Work order:
Rewrite every record below, substituting "data series" for each instance of "series" and leaving everything else unchanged. Omit the pictures from your output.

Entries supplied:

........

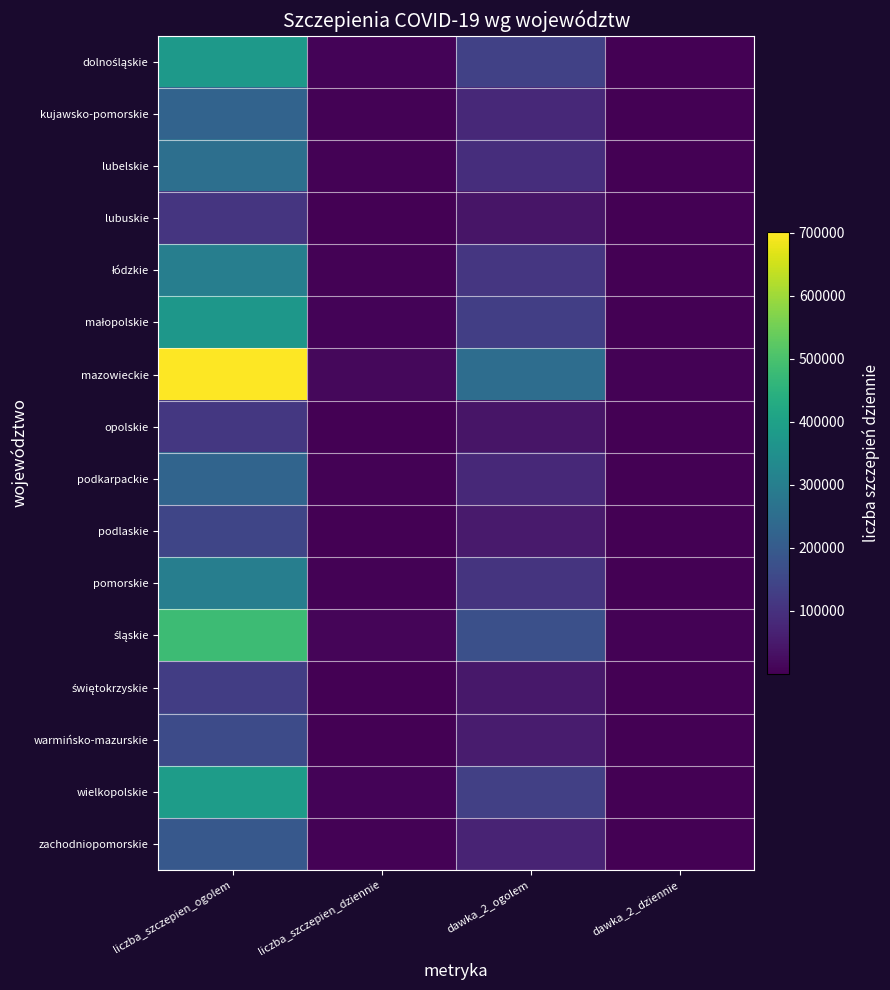

At which category is the sum across all series the highest?

liczba_szczepien_ogolem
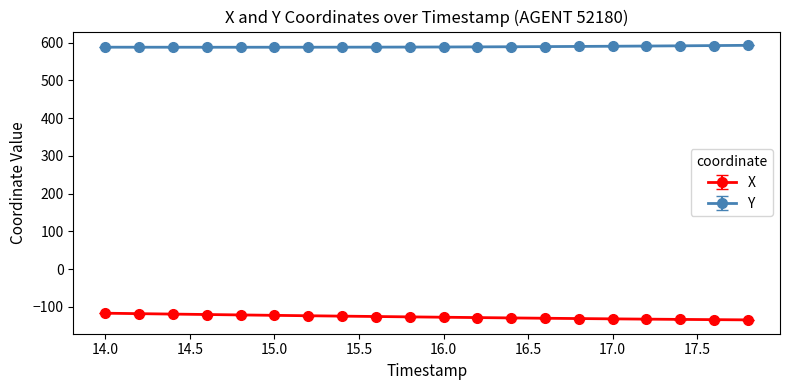

Which series has the largest total across all categories?

Y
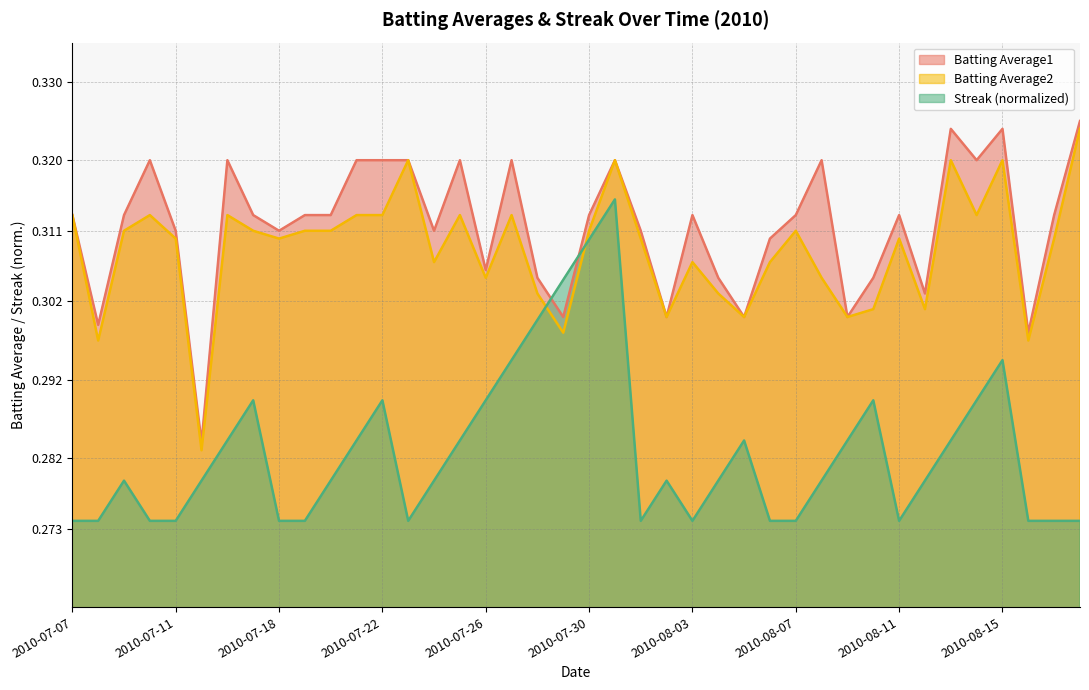

Where is the first local minimum for Batting Average1?

2010-07-08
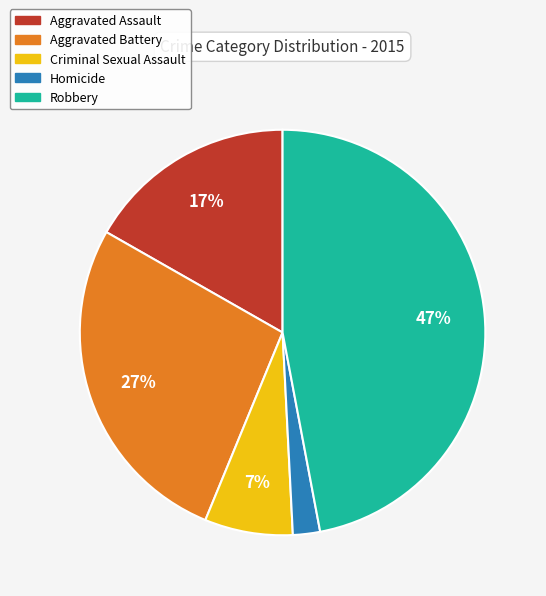

Is it true that Criminal Sexual Assault is 16% of the pie?

False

........

Output:
At which category is the sum across all data series the highest?

liczba_szczepien_ogolem

Which data series has the largest total across all categories?

Y

Where is the first local minimum for Batting Average1?

2010-07-08

Is it true that Criminal Sexual Assault is 16% of the pie?

False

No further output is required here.